Masalahnya di belakang AHY itu SBY. Partai Demokrat itu ya SBY. SBY ya Demokrat. Keduanya tidak bisa dipisahkan layaknya garam dengan asinnya. Jika asin bukan garam, itu bisa saja upil.

SBY itu jenderal politik terhebat setelah Pak Harto. Enam tahun lengser dari kursi presiden tidak membuat dirinya pikun. Kelihatanya memang melo, apalagi ketika Bu Ani wafat, tapi melonya dia itu seperti pohon cemara. Lentur dan kokoh. Hubungan dengan patron lamanya masih kuat. Apalagi namanya juga baik di mata rakyat.

Langkah Moeldoko dianggap oleh SBY sudah nyolok mata ngilani dada (menculek mata dan memegang dada). Amat sangat berhaya sekali. Maka SBY bergerak sangat cepat. Dia ibarat macan yang harus melindungi nyawanya, anak-anaknya, sarangnya dan habitatnya.

Dia tidak mau bernasib seperti Gus Dur yang disingkirkan secara kejam dari rumahnya sendiri. Tidak mau seperti Ical yang dilengserkan secara menyakitkan. Tidak mau seperti Tommy Soeharto yang dikudeta dari partai yang didirikannya. Tidak mau seperti Amien Rais yang dilepas dari jantungnya sendiri.

Politik dinasti

Menurut “ilmu titenologi”, jika SBY sudah cancut taliwondo (berjibaku) sendiri memang masalahnya sebanding dengan kapasitasnya. Sebagai tentara dia sangat mafhum, tidak akan membunuh garangan dengan granat.

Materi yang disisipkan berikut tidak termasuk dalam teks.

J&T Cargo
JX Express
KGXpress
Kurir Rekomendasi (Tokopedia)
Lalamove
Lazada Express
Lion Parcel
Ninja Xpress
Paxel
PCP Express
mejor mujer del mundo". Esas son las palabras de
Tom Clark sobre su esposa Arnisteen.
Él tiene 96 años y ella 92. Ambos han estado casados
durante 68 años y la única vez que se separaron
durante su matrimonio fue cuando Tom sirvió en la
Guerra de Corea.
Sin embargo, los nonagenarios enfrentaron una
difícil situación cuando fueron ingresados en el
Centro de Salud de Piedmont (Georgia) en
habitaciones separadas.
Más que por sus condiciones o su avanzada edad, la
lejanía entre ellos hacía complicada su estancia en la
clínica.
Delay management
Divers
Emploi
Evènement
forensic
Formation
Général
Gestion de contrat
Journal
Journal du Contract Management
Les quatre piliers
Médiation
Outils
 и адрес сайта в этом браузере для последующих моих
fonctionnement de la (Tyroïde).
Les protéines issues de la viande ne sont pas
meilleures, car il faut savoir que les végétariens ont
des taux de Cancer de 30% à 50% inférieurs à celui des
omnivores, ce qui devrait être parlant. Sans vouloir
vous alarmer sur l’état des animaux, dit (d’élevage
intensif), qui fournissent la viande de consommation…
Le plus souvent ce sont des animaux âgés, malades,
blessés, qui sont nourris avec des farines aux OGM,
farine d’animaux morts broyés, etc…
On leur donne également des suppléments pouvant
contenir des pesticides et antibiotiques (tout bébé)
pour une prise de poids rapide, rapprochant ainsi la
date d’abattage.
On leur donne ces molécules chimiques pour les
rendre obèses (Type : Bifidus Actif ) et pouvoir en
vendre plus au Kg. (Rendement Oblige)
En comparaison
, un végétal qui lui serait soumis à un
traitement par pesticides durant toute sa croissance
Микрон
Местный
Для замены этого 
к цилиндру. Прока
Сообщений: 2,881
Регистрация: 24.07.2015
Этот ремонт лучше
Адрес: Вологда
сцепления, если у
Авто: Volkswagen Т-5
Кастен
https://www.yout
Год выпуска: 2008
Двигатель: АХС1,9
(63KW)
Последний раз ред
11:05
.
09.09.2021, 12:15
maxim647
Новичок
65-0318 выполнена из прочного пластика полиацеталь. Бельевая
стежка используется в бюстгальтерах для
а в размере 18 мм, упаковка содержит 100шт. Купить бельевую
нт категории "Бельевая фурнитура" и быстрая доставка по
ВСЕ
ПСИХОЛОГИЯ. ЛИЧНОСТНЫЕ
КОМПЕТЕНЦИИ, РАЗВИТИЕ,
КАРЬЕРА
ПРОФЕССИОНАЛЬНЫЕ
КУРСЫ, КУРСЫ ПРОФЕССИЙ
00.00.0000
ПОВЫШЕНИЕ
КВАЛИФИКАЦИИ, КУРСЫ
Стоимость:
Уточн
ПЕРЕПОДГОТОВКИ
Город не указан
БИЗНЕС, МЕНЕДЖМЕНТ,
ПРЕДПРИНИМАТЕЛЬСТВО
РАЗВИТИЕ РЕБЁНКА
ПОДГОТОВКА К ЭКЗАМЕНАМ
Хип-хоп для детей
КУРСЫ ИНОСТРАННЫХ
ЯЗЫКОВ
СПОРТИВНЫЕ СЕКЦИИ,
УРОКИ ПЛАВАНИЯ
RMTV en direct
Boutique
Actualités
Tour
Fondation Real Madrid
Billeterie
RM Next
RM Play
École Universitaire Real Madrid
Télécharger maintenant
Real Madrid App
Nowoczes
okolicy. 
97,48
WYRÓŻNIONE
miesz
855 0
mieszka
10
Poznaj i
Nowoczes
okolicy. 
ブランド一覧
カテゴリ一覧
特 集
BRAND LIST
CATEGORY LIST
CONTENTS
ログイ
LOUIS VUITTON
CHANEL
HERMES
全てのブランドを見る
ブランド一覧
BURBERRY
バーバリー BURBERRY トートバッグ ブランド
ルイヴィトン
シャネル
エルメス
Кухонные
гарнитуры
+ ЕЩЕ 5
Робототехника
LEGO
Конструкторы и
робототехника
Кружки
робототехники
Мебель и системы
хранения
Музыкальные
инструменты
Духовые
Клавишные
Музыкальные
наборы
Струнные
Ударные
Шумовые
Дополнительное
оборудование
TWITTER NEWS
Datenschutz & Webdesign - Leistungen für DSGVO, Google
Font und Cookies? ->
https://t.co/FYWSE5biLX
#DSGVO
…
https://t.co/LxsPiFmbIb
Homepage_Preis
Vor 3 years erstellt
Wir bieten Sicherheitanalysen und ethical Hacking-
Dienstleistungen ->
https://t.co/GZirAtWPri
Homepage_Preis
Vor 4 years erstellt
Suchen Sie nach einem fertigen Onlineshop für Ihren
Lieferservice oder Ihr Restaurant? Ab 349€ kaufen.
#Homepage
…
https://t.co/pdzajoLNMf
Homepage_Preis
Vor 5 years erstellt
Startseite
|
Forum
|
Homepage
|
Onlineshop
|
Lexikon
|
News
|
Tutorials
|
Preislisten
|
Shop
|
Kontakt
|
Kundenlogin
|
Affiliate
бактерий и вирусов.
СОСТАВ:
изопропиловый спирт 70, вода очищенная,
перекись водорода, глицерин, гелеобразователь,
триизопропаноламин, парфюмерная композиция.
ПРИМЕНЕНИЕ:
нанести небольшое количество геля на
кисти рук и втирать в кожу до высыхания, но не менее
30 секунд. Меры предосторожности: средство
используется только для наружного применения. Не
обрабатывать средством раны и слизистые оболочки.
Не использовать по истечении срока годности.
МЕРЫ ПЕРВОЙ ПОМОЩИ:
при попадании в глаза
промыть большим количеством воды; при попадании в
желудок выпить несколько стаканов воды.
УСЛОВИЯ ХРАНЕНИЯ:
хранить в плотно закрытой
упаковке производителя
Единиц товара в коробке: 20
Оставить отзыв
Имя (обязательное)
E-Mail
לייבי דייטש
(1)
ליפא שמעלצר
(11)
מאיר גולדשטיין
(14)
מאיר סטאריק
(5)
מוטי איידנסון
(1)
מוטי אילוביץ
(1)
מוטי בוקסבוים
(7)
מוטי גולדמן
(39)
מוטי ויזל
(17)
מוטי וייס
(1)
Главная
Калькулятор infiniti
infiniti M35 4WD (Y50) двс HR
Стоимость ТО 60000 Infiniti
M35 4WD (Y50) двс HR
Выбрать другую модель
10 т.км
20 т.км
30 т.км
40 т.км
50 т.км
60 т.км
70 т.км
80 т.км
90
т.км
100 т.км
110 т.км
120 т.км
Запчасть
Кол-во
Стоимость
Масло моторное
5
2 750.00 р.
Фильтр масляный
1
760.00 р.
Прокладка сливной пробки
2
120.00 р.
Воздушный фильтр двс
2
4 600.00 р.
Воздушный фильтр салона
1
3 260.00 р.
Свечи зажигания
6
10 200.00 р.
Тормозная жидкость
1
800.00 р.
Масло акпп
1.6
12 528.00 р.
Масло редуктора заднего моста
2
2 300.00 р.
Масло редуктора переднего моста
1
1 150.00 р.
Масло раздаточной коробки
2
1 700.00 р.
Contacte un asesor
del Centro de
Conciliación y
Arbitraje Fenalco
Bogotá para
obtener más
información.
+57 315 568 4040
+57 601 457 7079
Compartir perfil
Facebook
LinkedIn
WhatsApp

Bisa jadi SBY melihat ada kekuatan dahsyat yang tidak terlihat mata di belakang Moeldoko. Sasarannya bukan sekadar AHY lengser, tapi ada motif yang jauh lebih besar. Misalnya penghancuran martabat dirinya. Politik balas dendam. Bisa juga ada drama besar bagian dari pandemi politik Indonesia yang puncaknya diperkirkan terjadi tahun 2024.

Mengapa 2024? Itu momentum lahirnya era baru. Para politisi tua ingin melanggengkan dinastinya. Saat ini tanda-tanda merebaknya politik dinasti semakin kuat. Untuk itu sibuk mencarikan kendaraan dan gizi anak-anaknya. Mungkin juga ada orang tua yang masih ingin berkuasa karena memang kekuasaan itu manis layaknya mengulum permen. Generasi baru juga akan merebut panggung sejarah.

Sekadar urun rembuk kepada Moeldoko – yang saya pernah shalat di masjid yang dia bangun di Mojokerto – jika mau ikut berkompetisi di panggung sejarah 2024, harus berani mereview langkah-langkahnya. Eman-eman jika layu sebelum berkembang.

Rabbi a’lam (Tuhan lebih tahu)

Anwar Hudijono, Kolumnis tinggal di Sidoarjo.